# Quick poll - persnickety



## CRexsWife (Nov 17, 2013)

Ladies, if your husband said you were persnickety, would you consider that a compliment or a criticism?


----------



## Anon Pink (Jan 17, 2013)

It is neither. 

I would consider the source.

"I'm persnickety? ...says the man who happily wears the same shirt after work for an entire week? ...says the man who can't tell the difference between butter, margarine and lard? ...says the man who will enjoy a steak whether burnt to a crisp or blood red?"

Nope says I... I'm normal.


----------



## SimplyAmorous (Nov 25, 2009)

> *CRexsWife said*: *Ladies, if your husband said you were persnickety, would you consider that a compliment or a criticism?*


I just asked my husband walking past, he said if he said it, it wouldn't be a compliment...he's never called me this ..though he has told me I am "particular" a # of times in the past...which is true, depending. In some things, he is far more particular over me... 



> *Persnickety definition *=
> 
> a. Overparticular about trivial details; fastidious.
> b. Snobbish; pretentious.
> 2. Requiring strict attention to detail; demanding: a persnickety job.


----------



## I'll make tea (Oct 11, 2013)

I think it depends. If the husband is persnickety and/or thinks it is something good it might be a compliment.


----------



## Cosmos (May 4, 2012)

I would take it as neither. 

I am particular about details, and I am fastidious. However, I'm not snobbish nor pretentious. I'd probably think that my close attention to detail was irritating him and try to rein myself in a bit.


----------



## 2ntnuf (Jul 14, 2012)

How score keeping can hurt your marriage

Marriage Tips: Keeping Score Marriage Families.com

Healthy Marriage Tips: Who's keeping Score?


----------



## mablenc (Feb 26, 2013)

Why not ask him?
_Posted via Mobile Device_


----------



## Boottothehead (Sep 3, 2013)

I probably wouldn't take it as a compliment, but I wouldn't lose any sleep if the husband called me that. We're both nitpicky, detail oriented people in our own ways.


----------



## Holland (Aug 20, 2012)

Never heard the term before so no idea. More to the point though is do you know or not know when someone is being insulting or complimentary? It is in the tone, the context and the manner in which a comment is made. It is a very basic skill to understand the context of other peoples interaction with you.

****************************************

### WHAT IS ASKED
1 > In the persnickety thread:
(a) Which poster says they had never heard the term before?
(b) What word does SimplyAmorous say her husband has used for her a number of times?
(c) What does Anon Pink say she would consider?
2 > Please transcribe the persnickety thread between "## Holland (Aug" and "interaction with you.", inclusive.
3 > Pick up the persnickety thread after its final post and keep it going.

****************************************

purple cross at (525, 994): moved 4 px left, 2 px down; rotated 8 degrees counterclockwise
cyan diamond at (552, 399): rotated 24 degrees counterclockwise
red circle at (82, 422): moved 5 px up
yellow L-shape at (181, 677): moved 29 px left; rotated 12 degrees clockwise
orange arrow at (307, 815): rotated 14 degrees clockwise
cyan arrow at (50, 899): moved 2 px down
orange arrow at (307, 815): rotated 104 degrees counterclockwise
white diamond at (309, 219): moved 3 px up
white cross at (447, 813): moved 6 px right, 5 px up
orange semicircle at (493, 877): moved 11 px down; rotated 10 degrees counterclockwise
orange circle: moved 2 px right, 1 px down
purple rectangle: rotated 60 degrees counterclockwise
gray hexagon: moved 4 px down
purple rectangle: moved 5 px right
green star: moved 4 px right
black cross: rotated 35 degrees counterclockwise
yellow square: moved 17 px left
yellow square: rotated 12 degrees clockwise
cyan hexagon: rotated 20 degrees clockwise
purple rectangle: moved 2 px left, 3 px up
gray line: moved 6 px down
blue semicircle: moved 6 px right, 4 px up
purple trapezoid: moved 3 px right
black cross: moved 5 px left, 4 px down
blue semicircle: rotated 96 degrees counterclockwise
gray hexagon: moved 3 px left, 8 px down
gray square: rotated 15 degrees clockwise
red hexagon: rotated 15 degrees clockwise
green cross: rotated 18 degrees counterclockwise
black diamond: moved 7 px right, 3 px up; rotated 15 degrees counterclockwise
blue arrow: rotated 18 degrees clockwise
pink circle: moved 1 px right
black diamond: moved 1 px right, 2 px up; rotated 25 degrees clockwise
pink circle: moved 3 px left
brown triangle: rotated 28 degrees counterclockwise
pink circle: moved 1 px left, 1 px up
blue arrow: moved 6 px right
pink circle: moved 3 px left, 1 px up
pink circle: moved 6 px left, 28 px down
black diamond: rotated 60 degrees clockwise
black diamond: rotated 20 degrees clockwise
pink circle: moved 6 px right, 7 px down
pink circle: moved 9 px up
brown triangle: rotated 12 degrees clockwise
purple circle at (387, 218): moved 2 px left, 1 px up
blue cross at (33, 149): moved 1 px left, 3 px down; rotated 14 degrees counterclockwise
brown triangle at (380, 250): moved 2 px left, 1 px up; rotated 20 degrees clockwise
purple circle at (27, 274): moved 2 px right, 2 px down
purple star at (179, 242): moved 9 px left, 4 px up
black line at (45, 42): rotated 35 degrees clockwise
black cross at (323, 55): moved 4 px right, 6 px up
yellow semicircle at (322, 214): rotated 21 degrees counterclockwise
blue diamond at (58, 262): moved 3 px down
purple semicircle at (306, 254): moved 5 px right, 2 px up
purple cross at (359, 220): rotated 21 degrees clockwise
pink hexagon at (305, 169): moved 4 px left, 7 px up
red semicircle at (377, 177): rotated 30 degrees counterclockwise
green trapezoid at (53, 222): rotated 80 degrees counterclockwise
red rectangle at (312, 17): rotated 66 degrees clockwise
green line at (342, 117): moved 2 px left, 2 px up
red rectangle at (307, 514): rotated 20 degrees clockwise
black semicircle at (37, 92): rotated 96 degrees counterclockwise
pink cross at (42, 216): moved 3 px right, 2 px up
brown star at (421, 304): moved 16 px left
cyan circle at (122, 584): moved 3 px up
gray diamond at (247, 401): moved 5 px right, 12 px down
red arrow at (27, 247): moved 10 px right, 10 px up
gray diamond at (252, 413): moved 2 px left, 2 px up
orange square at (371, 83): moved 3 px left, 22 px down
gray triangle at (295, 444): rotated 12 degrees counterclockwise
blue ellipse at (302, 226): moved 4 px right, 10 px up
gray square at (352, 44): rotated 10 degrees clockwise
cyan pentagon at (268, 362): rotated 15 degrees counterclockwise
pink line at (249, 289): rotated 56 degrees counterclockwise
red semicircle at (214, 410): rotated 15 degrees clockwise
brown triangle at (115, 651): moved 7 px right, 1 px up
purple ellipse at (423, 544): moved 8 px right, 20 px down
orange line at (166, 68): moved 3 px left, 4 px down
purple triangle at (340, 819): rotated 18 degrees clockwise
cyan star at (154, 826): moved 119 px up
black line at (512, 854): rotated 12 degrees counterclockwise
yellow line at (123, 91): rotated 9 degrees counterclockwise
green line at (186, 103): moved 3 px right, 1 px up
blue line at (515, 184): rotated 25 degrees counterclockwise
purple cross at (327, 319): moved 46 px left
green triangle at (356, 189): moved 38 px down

****************************************

### RESPONSE LIST
1 >
(a) Holland
(b) "Particular"
(c) The source

2 >
## Holland (Aug 20, 2012)

Never heard the term before so no idea. More to the point though is do you know or not know when someone is being insulting or complimentary? It is in the tone, the context and the manner in which a comment is made. It is a very basic skill to understand the context of other peoples interaction with you.

3 >
Of course the exception is often with online communication as no tone of voice is heard, only your interpretation of the tone. Did he say this face to face?


----------



## waiwera (Sep 8, 2009)

Yes tone is everything...
I'd not heard the word either...possibly an north american word?

My hubby calls me 'Mrs Buttinski' when I get bossy and butt in and try to take over something but he says it with a laugh and a smile...

So I've never felt insulted.... it's funny usually.

How is this word used towards you... what is his tone?


----------



## Mavash. (Jan 26, 2012)

Asked my husband too and he said it's a criticism. Asked him if he thought I was and he said no. I'm pretty laid back.


----------



## larry.gray (Feb 21, 2011)

I think it is an insulting thing to be called.


----------



## Giro flee (Mar 12, 2013)

It means fussy and picky, so yes I would be a little insulted if he used a contemptuous tone. If he was just joking or exaggerating a bit it wouldn't bother me too much. Intention is everything.


----------



## bevixnz (Nov 22, 2013)

I would find it offensive. Seems critical to me.


----------



## bestyet2be (Jul 28, 2013)

SimplyAmorous said:


> I just asked my husband walking past, he said if he said it, it wouldn't be a compliment...he's never called me this ..though he has told me I am "particular" a # of times in the past...which is true, depending. In some things, he is far more particular over me...
> *Persnickety definition *=
> a. Overparticular about trivial details; fastidious.
> b. Snobbish; pretentious....


A highly persnickety person would never miss the chance to make the observation that anyone who resorts to quoting a dictionary definition to resolve a question is, of course, a persnickety person.

Someone who uses the word "particular" instead of "persnickety" is probably just a smart person.

If someone called me persnickety, I'd likely take it as a fairly gentle admonition not to be so particular. But I'd be sure to fastidiously consider the trivial details of the context of the conversation in which it was used, assuming I regarded the person using the word as worthy of that much of my attention.


----------



## heartsbeating (May 2, 2011)

CRexsWife said:


> Ladies, if your husband said you were persnickety, would you consider that a compliment or a criticism?


I'd have to google it first. 

Then take it as a criticism. 

Context is needed too - maybe there was persnickety behavior occurring?

Or maybe I'm now being persnickety about it? *brain explodes*


----------



## Jellybeans (Mar 8, 2011)

CRexsWife said:


> Ladies, if your husband said you were persnickety, would you consider that a compliment or a criticism?


It depends what he's describing.

But I am very persnickety.


----------



## Thunder7 (Jan 2, 2013)

I think I'd ask what century it was. LOL


----------



## chillymorn (Aug 11, 2010)

Anon Pink said:


> It is neither.
> 
> I would consider the source.
> 
> ...


sounds like you weren't overly persnickety about picking your man tell him that next time he calls you persnickety.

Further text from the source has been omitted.